• [ACTION ITEM]:
Only the lines from the one that contains "position:absolute; left:78px; width:382px;" to the end of the material below are wanted, each duplicated exactly.

##### THE INPUT #####

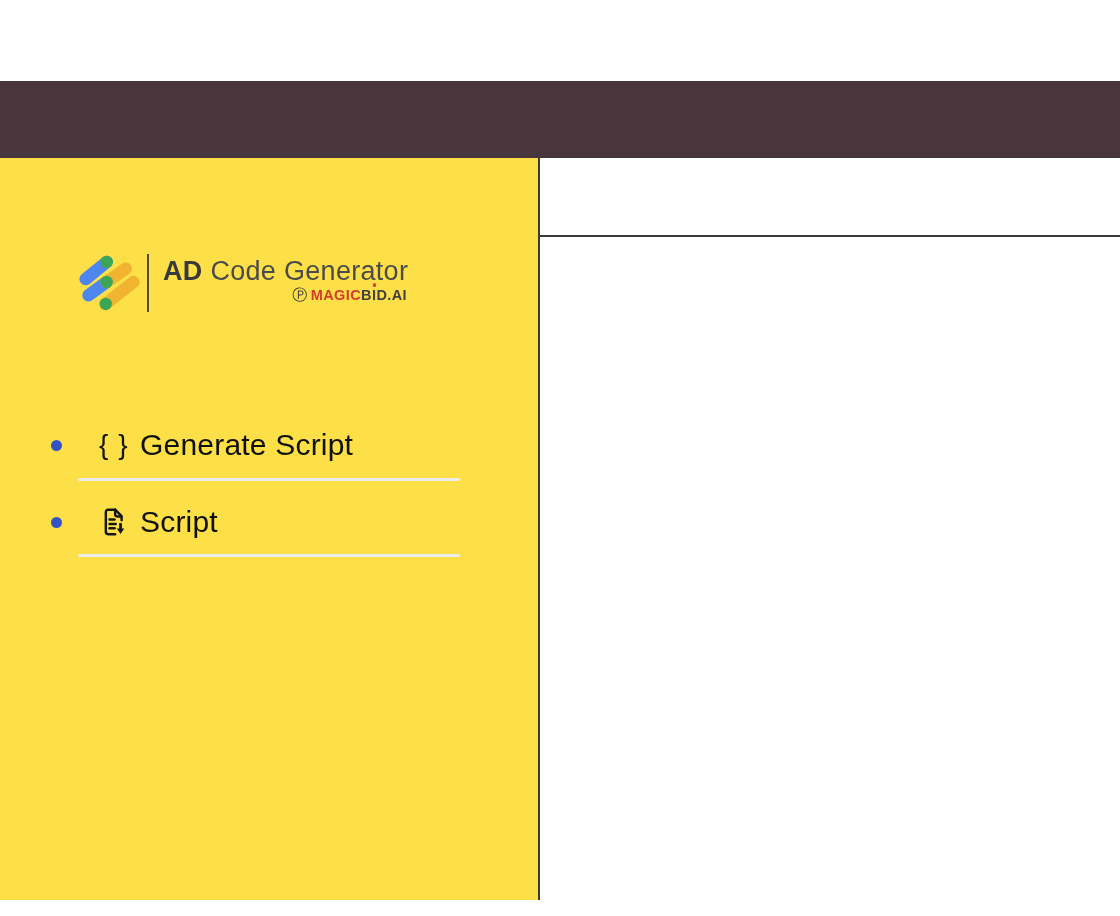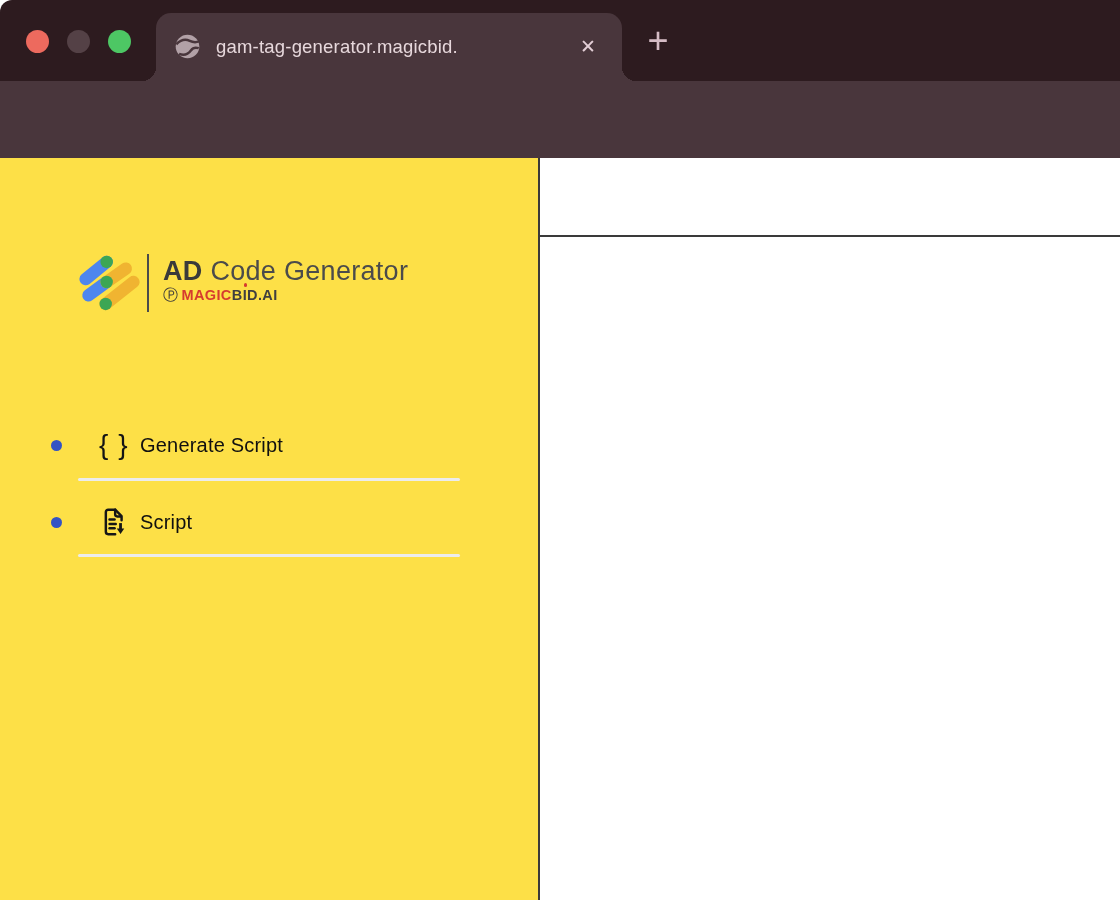--- a/index.html
+++ b/index.html
@@ -82,28 +82,6 @@
 
 <div id="window">
 
-  <div class="tabstrip">
-    <span class="traffic red"></span>
-    <span class="traffic gray"></span>
-    <span class="traffic green"></span>
-
-    <div class="tab">
-      <span class="favicon">
-        <svg viewBox="0 0 24 24" width="27" height="27">
-          <circle cx="12" cy="12" r="10.5" fill="#b2a1a7"></circle>
-          <path d="M2 10 Q8 4 14 7 Q18 9 22.5 7.5" fill="none" stroke="#49363c" stroke-width="2.2"></path>
-          <path d="M4.5 18.5 Q11 21 15 15.5 Q17.5 12 22 13.5" fill="none" stroke="#49363c" stroke-width="2.2"></path>
-        </svg>
-      </span>
-      <span class="tab-title">gam-tag-generator.magicbid.</span>
-      <span class="tab-fade"></span>
-      <span class="tab-close">✕</span>
-    </div>
-    <span class="tab-corner left"></span>
-    <span class="tab-corner right"></span>
-
-    <span class="newtab">+</span>
-  </div>
 
   <div class="toolbar">
     <span class="navbtn back">

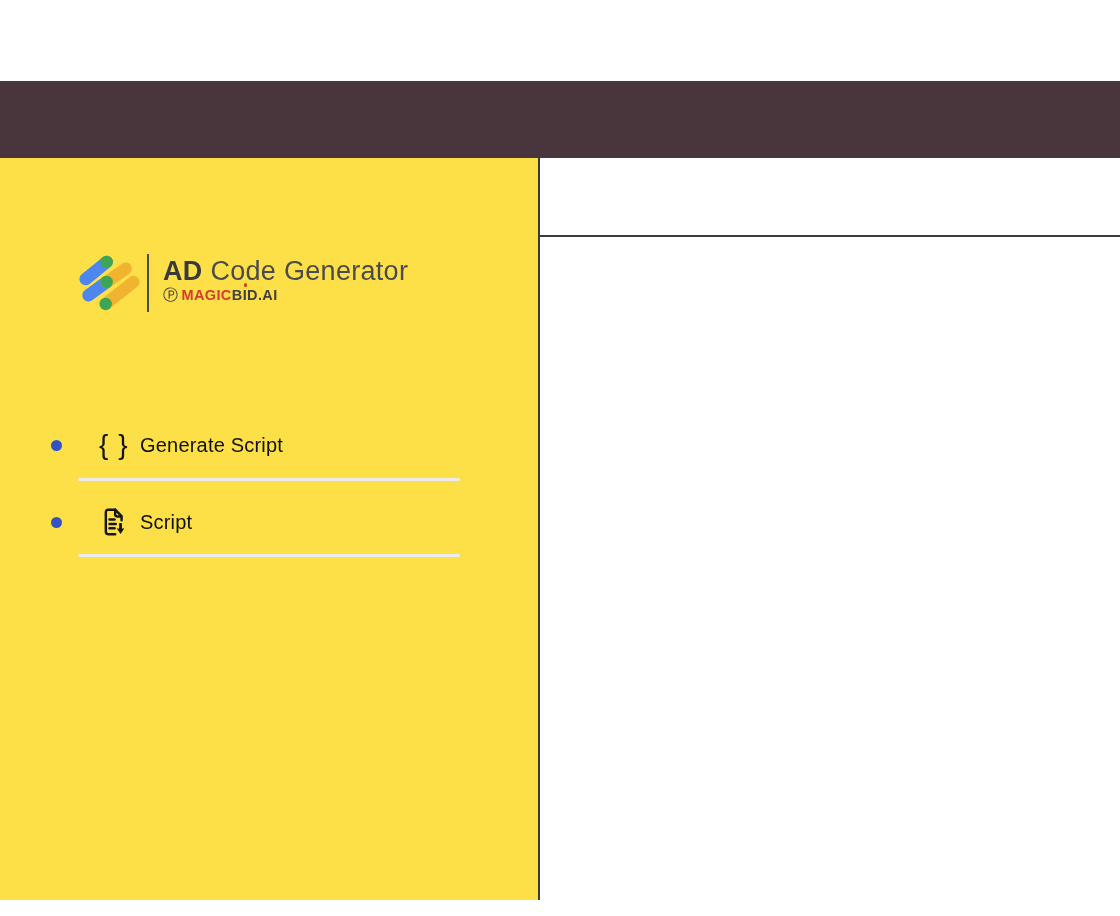--- a/index.html
+++ b/index.html
@@ -51,7 +51,7 @@
   .logo-title { position:absolute; left:85px; top:6px; width:245px; font-size:27px; color:#4b4b4b;
                 letter-spacing:0.3px; white-space:nowrap; }
   .logo-title b { font-weight:800; color:#3a3a3a; }
-  .logo-brand { position:absolute; left:85px; top:36px; width:244px; font-size:14.5px;
+  .logo-brand { position:absolute; left:85px; top:36px; width:244px; text-align:right; font-size:14.5px;
                 font-weight:700; color:#413f3f; letter-spacing:0.4px; white-space:nowrap; }
   .logo-brand .pmark { font-weight:400; font-size:15px; margin-right:3px; color:#3c3a3a; }
   .logo-brand .red { color:#d63b2f; }

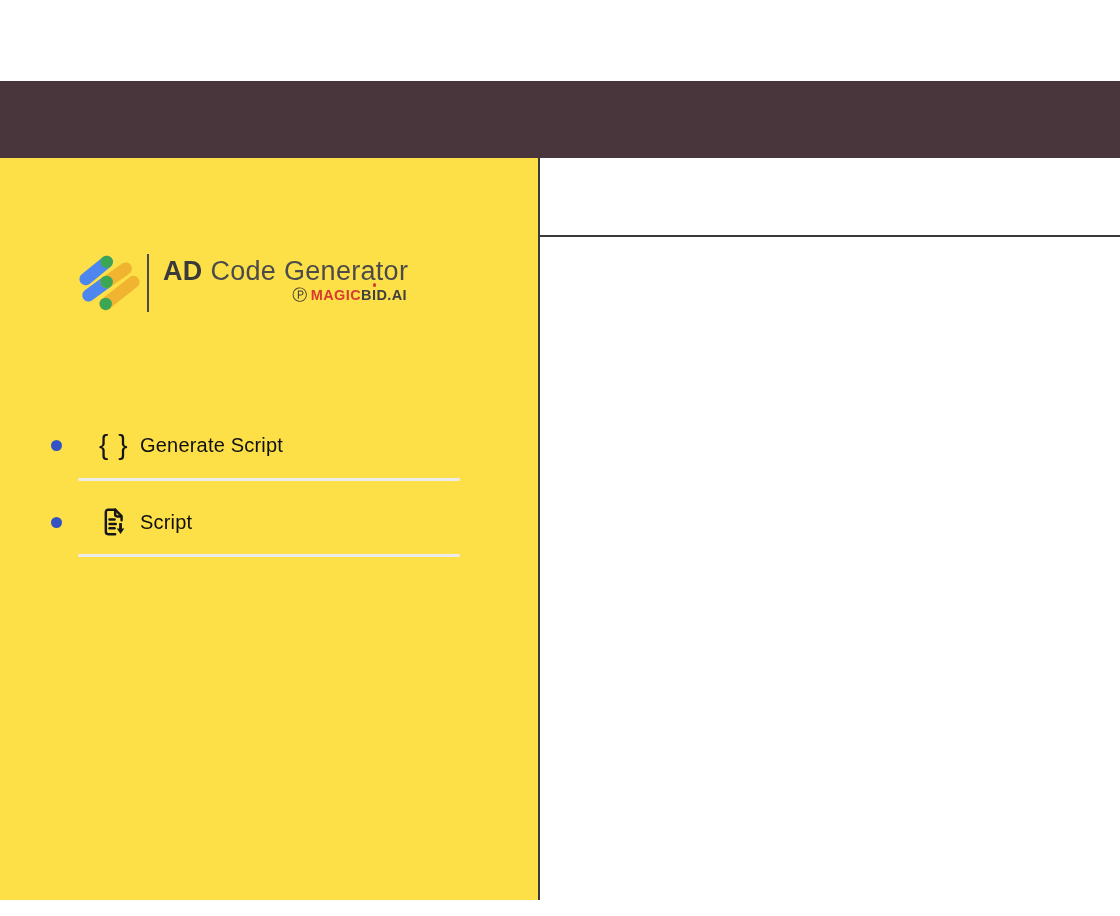--- a/index.html
+++ b/index.html
@@ -66,7 +66,7 @@
   .bullet { position:absolute; left:51px; top:19px; width:11px; height:11px; border-radius:50%; background:#3353c4; }
   .nav-glyph { position:absolute; left:99px; font-size:28px; font-weight:400; color:#141414; letter-spacing:1px; }
   .nav-ico { position:absolute; left:100px; top:9px; width:28px; height:31px; }
-  .nav-label { position:absolute; left:140px; font-size:20px; color:#101010; letter-spacing:0.2px; white-space:nowrap; }
+  .nav-label { position:absolute; left:140px; font-size:30px; color:#101010; letter-spacing:0.2px; white-space:nowrap; }
   .nav-divider { position:absolute; left:78px; width:382px; height:3px; background:#ececec; border-radius:2px; }
   .nav-divider.d1 { top:320px; }
   .nav-divider.d2 { top:396px; }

#####

• [REPLY TO THE TASK]:
   .nav-divider { position:absolute; left:78px; width:382px; height:3px; background:#ececec; border-radius:2px; }
   .nav-divider.d1 { top:320px; }
   .nav-divider.d2 { top:396px; }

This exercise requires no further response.